Bob Kerrey, ex-senator, Vietnam vet and Bush critic, tells Salon why liberals should support ousting Saddam.
Nov 11, 2002 | Bob Kerrey is a fierce critic of the administration's unilateralist bluster. A former Nebraska Democratic senator and president of Manhattan's progressive New School university, he's also a decorated Vietnam veteran dogged by excruciating memories of combat and accusations about his role in a massacre, and he knows that a war with Iraq will be expensive and painful. "We civilians cannot expect to liberate 25 million Iraqis on the cheap," he wrote in the Wall Street Journal Sept. 12. He believes our current military might is enough to deter Saddam from using weapons of mass destruction. He says President Bush has weakened the country's credibility by failing to commit enough troops to maintain some semblance of order in Afghanistan.
So why is he part of a new group created to sell the invasion of Iraq to the American people?
Along with former Secretary of State George P. Shultz and Sen. John McCain, R-Ariz., Kerrey is part of the newly formed Committee for the Liberation of Iraq, a group meant to shore up support for regime change. Unlike Democratic hawks in Congress, he has little to gain politically by getting behind this war, and he doesn't have to pretend to have much respect for Bush's leadership. He's involved, he says, because he believes the U.S. has a moral duty to get rid of Saddam, and he wants to convince liberals that this war should be their cause.

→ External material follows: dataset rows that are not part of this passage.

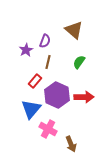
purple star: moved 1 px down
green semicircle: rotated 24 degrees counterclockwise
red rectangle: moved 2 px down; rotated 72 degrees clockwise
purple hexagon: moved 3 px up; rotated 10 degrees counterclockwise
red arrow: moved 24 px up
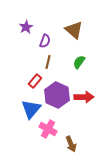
purple star: moved 23 px up
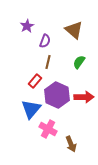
purple star: moved 1 px right, 1 px up
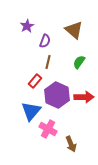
blue triangle: moved 2 px down
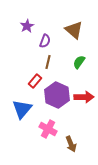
blue triangle: moved 9 px left, 2 px up
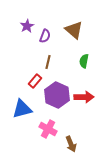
purple semicircle: moved 5 px up
green semicircle: moved 5 px right, 1 px up; rotated 24 degrees counterclockwise
blue triangle: rotated 35 degrees clockwise
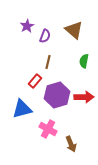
purple hexagon: rotated 20 degrees clockwise
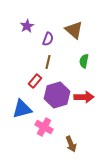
purple semicircle: moved 3 px right, 3 px down
pink cross: moved 4 px left, 2 px up
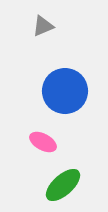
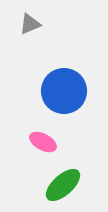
gray triangle: moved 13 px left, 2 px up
blue circle: moved 1 px left
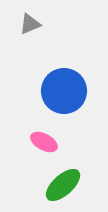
pink ellipse: moved 1 px right
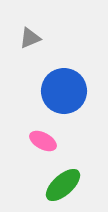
gray triangle: moved 14 px down
pink ellipse: moved 1 px left, 1 px up
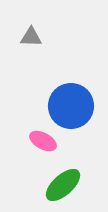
gray triangle: moved 1 px right, 1 px up; rotated 25 degrees clockwise
blue circle: moved 7 px right, 15 px down
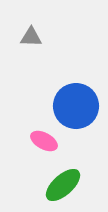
blue circle: moved 5 px right
pink ellipse: moved 1 px right
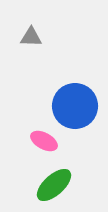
blue circle: moved 1 px left
green ellipse: moved 9 px left
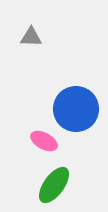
blue circle: moved 1 px right, 3 px down
green ellipse: rotated 12 degrees counterclockwise
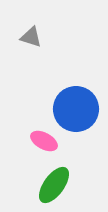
gray triangle: rotated 15 degrees clockwise
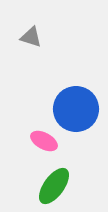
green ellipse: moved 1 px down
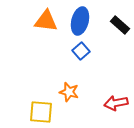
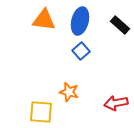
orange triangle: moved 2 px left, 1 px up
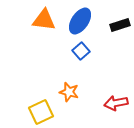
blue ellipse: rotated 20 degrees clockwise
black rectangle: rotated 60 degrees counterclockwise
yellow square: rotated 30 degrees counterclockwise
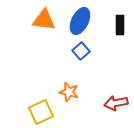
blue ellipse: rotated 8 degrees counterclockwise
black rectangle: rotated 72 degrees counterclockwise
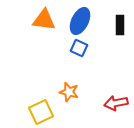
blue square: moved 2 px left, 3 px up; rotated 24 degrees counterclockwise
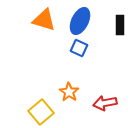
orange triangle: rotated 10 degrees clockwise
orange star: rotated 18 degrees clockwise
red arrow: moved 11 px left
yellow square: rotated 15 degrees counterclockwise
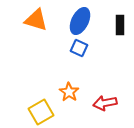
orange triangle: moved 8 px left
yellow square: rotated 10 degrees clockwise
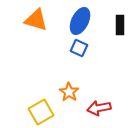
red arrow: moved 6 px left, 5 px down
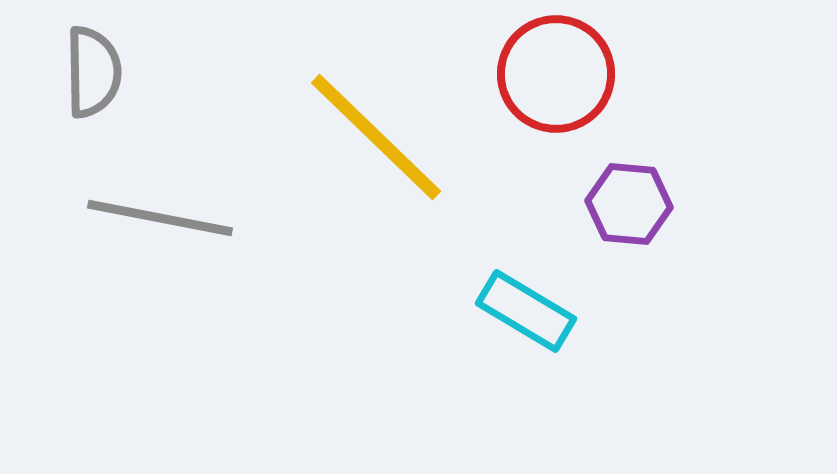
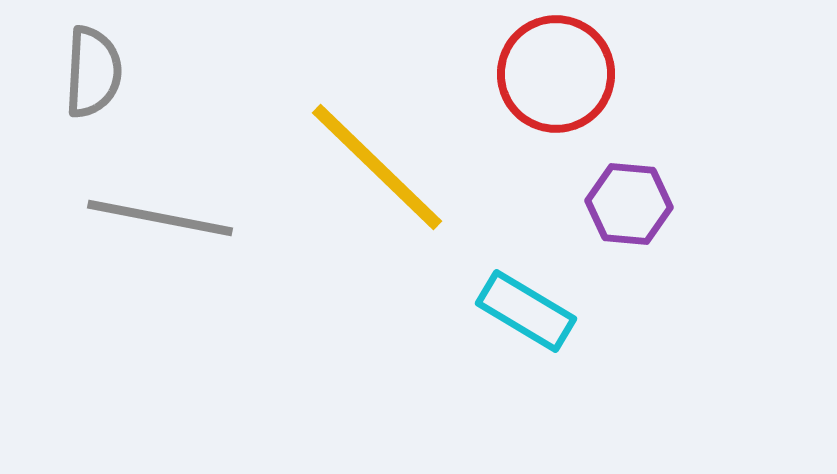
gray semicircle: rotated 4 degrees clockwise
yellow line: moved 1 px right, 30 px down
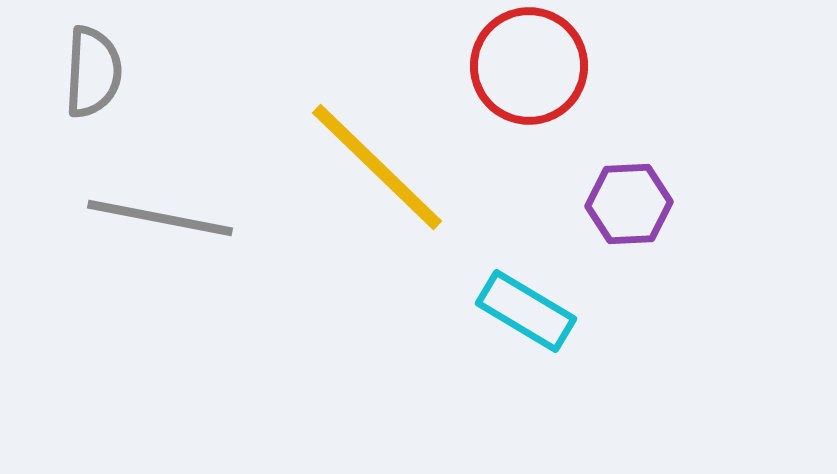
red circle: moved 27 px left, 8 px up
purple hexagon: rotated 8 degrees counterclockwise
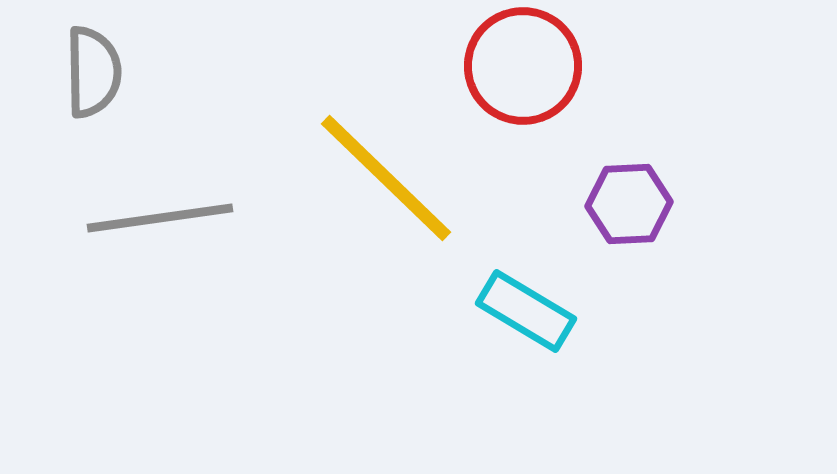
red circle: moved 6 px left
gray semicircle: rotated 4 degrees counterclockwise
yellow line: moved 9 px right, 11 px down
gray line: rotated 19 degrees counterclockwise
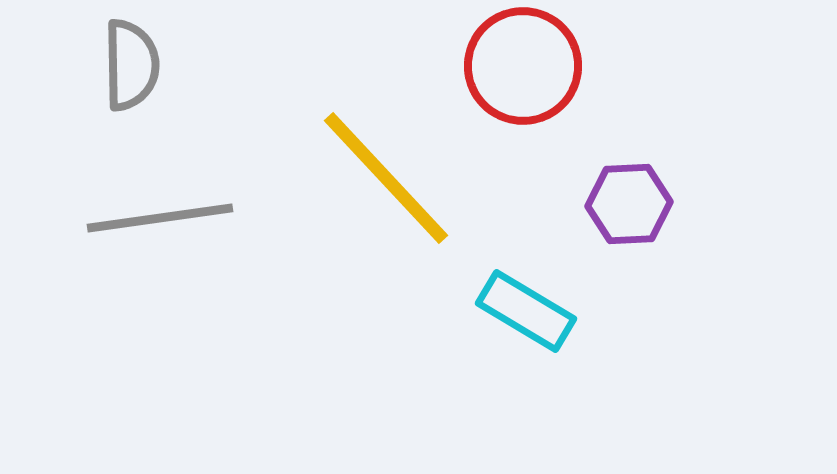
gray semicircle: moved 38 px right, 7 px up
yellow line: rotated 3 degrees clockwise
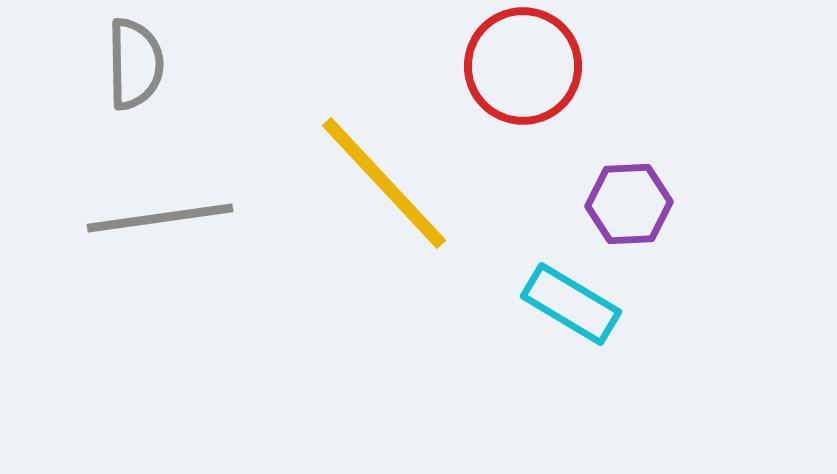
gray semicircle: moved 4 px right, 1 px up
yellow line: moved 2 px left, 5 px down
cyan rectangle: moved 45 px right, 7 px up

Kerrey, in fact, has been calling for regime change in Iraq for years. In 1998, he was a co-sponsor of the Iraq Liberation Act, which enumerated Saddam Hussein's crimes and said, "It should be the policy of the United States to seek to remove the regime headed by Saddam Hussein from power in Iraq and to promote the emergence of a democratic government to replace that regime." He points out that Bush, at the beginning of his term, floated the idea of ceasing patrols of the no-fly zones protecting Shia Muslims in Southern Iraq and Kurds in the North, effectively abandoning our military presence in Iraq.
So it's not that he's following Bush's lead, but the other way around.
On Sept. 12 you wrote, "Given all the other assignments --particularly the war in Afghanistan which is by no means over, and the risk of conflict between Pakistan and India, which has by no means passed -- we are not ready to conduct a successful war to liberate the people of Iraq." What has changed?
In September we were simply not prepared. We've done a substantial amount of organizing since then, not just militarily but diplomatically. This needs to be a multinational effort. The administration wasn't close to the kind of diplomatic success they needed [in September]. We're not ready today -- you couldn't make the case you could do it today -- but preparation is under way.
The polls show that support for a war against Saddam is diminishing. A recent Pew poll has it down to 55 percent from 64 percent. What's affecting public opinion?
I don't know. I think in part what has gone down is [support for] unilateral action on the part of the United States. The polling info I've seen shows support for a multilateral effort.
There are lots of misunderstandings about the circumstances surrounding this effort in Iraq. If you polled Americans and said, "Are you aware that the United States has for 11 years been participating in a multinational military effort against Iraq [in the no-fly zones] and we may have to sustain it forever," most wouldn't know. We have a moral burden that's different than most other countries. We're not picking Iraq because we've just decided that's what we want to do. There's been a policy of containment in place since 1991 and we've been enforcing it with substantial military action.
Does that moral burden come from our support of Saddam before 1990?
No, it does not. It may come in part from that, but that would not be sufficient to justify changing our military strategy today. The moral burden comes from answering the question, "What if we stop flying military missions in the North and South?" The French were flying missions and they quit. The Bush administration was thinking about [quitting] when they first came to office. But the day we stop, Saddam Hussein moves seven divisions north and a lot of Iraqi Kurds die. America and Britain share the burden of knowing they have a very bad set of options. We can continue doing what we're doing, putting our pilots at risk. We can change our strategy to eliminate the need for military action, or we can stop military action altogether.
If we cease military action, Iraqis are going to die. That's the burden on us.